La giustizia del codice fa a pugni con quella dei sentimenti popolari e restituisce la libertà, secondo uno schema visto mille volte, a due ladruncole d’appartamento, che l’immaginario collettivo vorrebbe rinchiuse in carcere a scontare la pena comminata. In effetti, D.S. e K.V., di 20 e 25 anni, di origine slava ma nate in Italia e provenienti dal campo nomadi di Ciampino, ieri mattina hanno patteggiato per tentato furto davanti al giudice, dopo che tre giorni fa sono state acciuffate dai carabinieri di Montesilvano in un edificio di via Castellano. Dopo avere trascorso la notte nel carcere di Madonna del Freddo a Chieti, ieri mattina si è svolta la scontata convalida degli arresti, al termine della quale, la giovane età delle protagoniste e il curriculum non macchiato di reati ha consentito a entrambe di riguadagnare la libertà, con la sola imposizione del divieto di dimora a Montesilvano. Misura blanda, che non impedirà alle due protagoniste di agire altrove.

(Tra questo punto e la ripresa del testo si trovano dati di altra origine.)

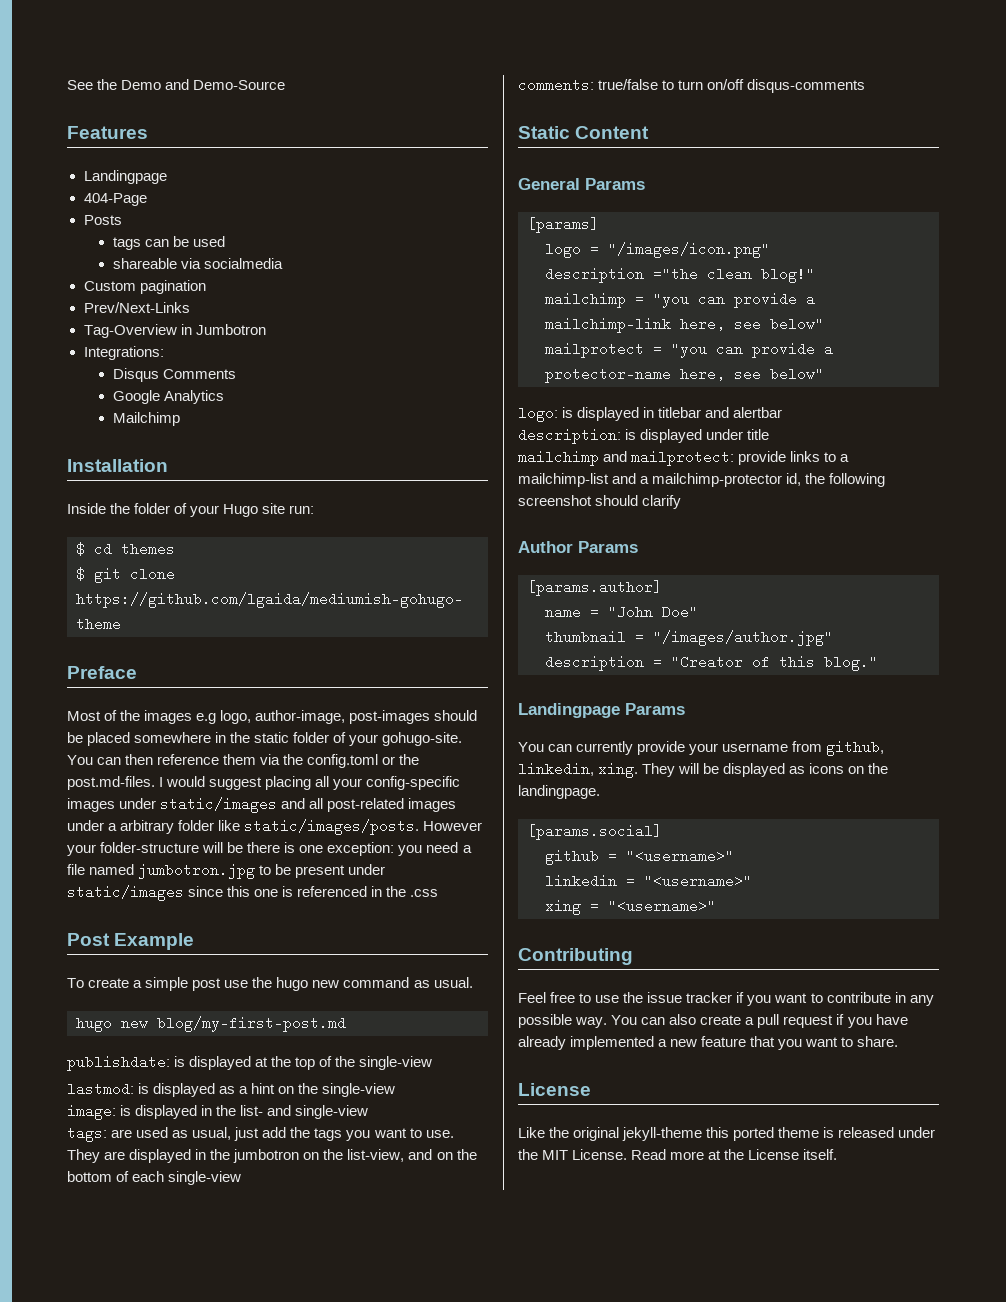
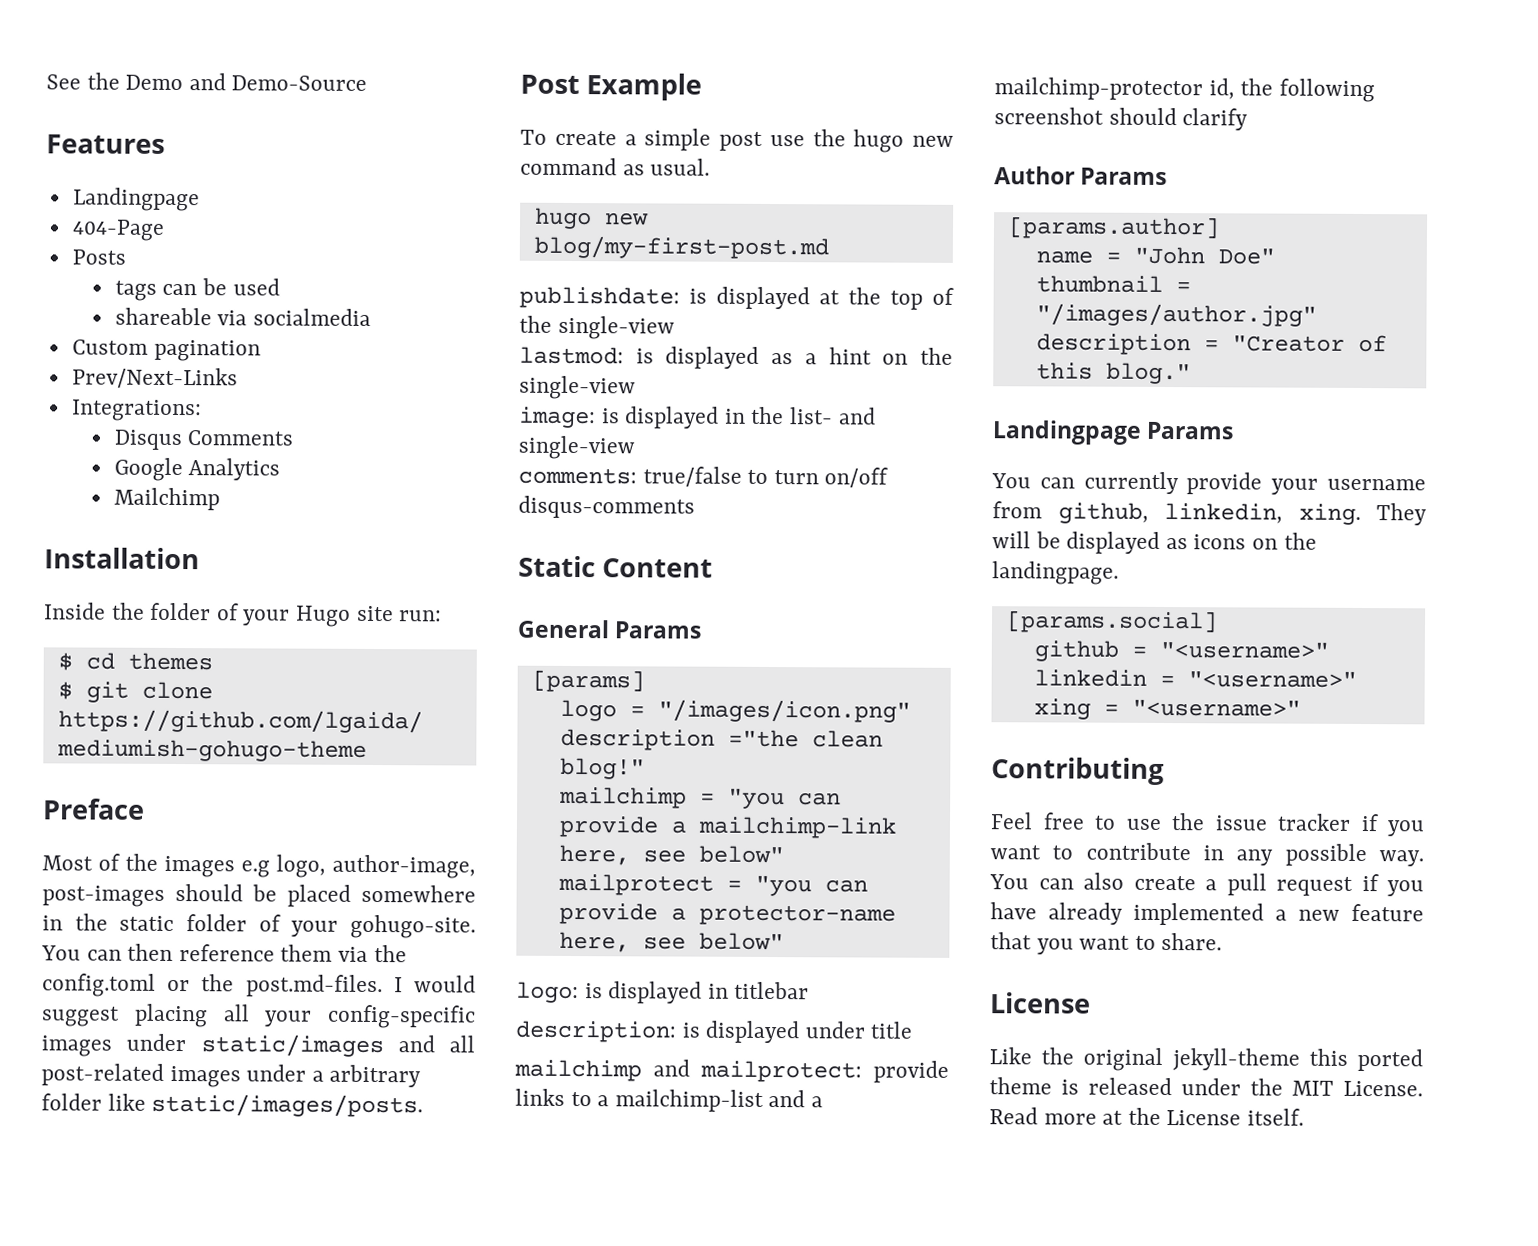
[83,324,266,338] // Tag-Overview in Jumbotron -> (238, 378) none
[423,821,483,831] [67,842,472,856] [67,863,386,879] [67,885,439,901] However your folder-structure will be there is one exception: you need a file named jumbotron.jpg to be present under static/images since this one is referenced in the .css -> (424, 1105) none
[67,1126,454,1142] [67,1149,477,1163] [67,1171,242,1185] // tags: are used as usual, just add the tags you want to use. They are displayed in the jumbotron on the list-view, and on the bottom of each single-view -> (635, 447) none
[705,407,783,418] and alertbar -> (810, 990) none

Lunedì scorso, le slave avevano forzato il portone del palazzo di via Castellano, ma non si erano accorte che un residente della zona le aveva notate e avvisato subito i carabinieri. Addosso alle due ragazze, sorprese dalle due pattuglie di militari mentre si aggiravano ancora all’interno della palazzina, erano stati trovati diversi arnesi da scasso tra cui cacciaviti di vari tipi e dimensioni proprio per forzare le porte.